Improving Activation Steering

Gated Cropped Attention-Delta Steering fixes KV-cache contamination in multi-turn dialogue

Improving Activation Steering

This page describes Prompt–Activation Duality: Improving Activation Steering via Attention-Level Interventions, submitted to NeurIPS 2026.

Activation steering controls language model behavior by adding a direction in the residual stream at inference time — a lightweight, reversible alternative to fine-tuning. But standard residual-stream steering has a hidden failure mode in stateful, multi-turn dialogue: steered token states get stored in the KV cache and repeatedly reused, turning a local perturbation into cumulative coherence degradation across conversation turns.

We identify this failure mode as KV-cache contamination and show that coherence deteriorates across turns even when single-turn behavior looks strong. Crucially, prompt-only control remains stable under the same protocol — so the problem is not long context alone.
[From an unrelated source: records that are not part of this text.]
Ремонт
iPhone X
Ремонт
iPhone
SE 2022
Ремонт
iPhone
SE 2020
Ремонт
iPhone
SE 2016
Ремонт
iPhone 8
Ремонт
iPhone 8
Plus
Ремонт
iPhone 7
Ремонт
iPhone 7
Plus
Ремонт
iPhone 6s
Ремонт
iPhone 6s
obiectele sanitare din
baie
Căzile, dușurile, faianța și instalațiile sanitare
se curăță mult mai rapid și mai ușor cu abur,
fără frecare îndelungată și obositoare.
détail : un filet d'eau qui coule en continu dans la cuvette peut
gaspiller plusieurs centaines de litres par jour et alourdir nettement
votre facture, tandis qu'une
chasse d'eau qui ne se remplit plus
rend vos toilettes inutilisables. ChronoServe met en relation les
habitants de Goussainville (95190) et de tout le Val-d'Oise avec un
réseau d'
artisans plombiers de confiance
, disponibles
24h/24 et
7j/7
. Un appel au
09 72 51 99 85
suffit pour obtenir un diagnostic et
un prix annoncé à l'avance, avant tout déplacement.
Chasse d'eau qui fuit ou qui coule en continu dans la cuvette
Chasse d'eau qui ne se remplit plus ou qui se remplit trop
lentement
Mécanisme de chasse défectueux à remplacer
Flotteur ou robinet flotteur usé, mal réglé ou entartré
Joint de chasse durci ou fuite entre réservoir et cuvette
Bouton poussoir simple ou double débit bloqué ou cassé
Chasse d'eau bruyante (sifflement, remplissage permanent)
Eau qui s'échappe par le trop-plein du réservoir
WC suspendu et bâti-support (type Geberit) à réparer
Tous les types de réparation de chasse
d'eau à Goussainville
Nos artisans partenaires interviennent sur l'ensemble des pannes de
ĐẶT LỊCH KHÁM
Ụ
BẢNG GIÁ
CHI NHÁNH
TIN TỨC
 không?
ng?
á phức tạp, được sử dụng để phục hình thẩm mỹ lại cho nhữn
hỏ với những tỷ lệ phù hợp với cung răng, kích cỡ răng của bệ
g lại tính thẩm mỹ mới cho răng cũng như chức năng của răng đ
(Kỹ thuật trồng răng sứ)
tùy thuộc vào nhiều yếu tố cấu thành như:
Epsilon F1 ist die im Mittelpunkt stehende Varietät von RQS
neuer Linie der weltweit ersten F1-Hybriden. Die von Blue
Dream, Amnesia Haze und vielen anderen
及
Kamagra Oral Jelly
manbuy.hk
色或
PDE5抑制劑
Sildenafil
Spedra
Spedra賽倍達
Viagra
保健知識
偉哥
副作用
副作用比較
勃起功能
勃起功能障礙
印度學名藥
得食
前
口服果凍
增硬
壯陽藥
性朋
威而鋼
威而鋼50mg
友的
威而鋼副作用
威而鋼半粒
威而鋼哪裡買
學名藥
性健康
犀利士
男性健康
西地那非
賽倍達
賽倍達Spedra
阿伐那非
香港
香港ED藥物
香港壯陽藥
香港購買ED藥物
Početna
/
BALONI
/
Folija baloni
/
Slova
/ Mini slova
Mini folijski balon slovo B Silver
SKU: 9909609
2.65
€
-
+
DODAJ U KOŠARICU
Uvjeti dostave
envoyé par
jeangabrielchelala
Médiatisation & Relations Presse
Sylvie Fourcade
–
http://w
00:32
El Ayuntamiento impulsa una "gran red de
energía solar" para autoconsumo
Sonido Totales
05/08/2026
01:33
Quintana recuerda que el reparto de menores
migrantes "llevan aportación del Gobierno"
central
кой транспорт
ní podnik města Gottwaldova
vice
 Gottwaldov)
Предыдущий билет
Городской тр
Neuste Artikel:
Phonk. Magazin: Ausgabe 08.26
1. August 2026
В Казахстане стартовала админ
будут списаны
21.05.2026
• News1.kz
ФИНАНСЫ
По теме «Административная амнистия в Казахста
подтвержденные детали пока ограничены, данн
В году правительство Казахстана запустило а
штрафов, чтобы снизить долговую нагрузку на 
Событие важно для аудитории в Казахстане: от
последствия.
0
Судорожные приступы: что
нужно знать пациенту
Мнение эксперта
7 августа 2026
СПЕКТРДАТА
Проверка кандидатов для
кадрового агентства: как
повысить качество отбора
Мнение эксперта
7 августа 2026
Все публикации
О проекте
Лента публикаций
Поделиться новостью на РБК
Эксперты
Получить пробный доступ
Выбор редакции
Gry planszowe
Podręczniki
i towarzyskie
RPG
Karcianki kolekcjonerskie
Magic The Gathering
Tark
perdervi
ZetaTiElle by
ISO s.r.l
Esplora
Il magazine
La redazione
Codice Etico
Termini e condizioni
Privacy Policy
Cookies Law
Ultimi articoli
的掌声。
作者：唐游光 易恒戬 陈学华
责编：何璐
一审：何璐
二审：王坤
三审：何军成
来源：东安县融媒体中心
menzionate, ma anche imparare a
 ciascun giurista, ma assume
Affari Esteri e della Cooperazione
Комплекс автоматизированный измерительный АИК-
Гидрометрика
The intervention is entering the computation at the wrong site.

To address this, we propose Gated Cropped Attention-Delta steering (GCAD), which extracts steering signals from system-prompt contributions to self-attention and applies them with token-level gating. Rather than injecting a large residual-stream perturbation after attention and MLP computation have been combined, GCAD introduces smaller attention-level perturbations that subsequent layers can transform and integrate — following the same pathways through which system prompts already exercise behavioral control.

On persona-steering experiments with Qwen2.5-7B-Instruct:

  • Average coherence drift: improved from −18.6 to −1.9 (standard steering vs. GCAD)
  • Turn-10 trait expression: raised from 78.0% to 93.1%
  • Trait control is preserved while long-horizon stability improves substantially

Mechanistic analysis shows that GCAD produces smoother perturbation trajectories that better align with downstream computation, while standard residual-stream steering elicits downstream resistance. The results suggest that activation steering becomes reliably usable in production settings only when interventions follow the prompt-mediated pathways that models already use for behavioral control.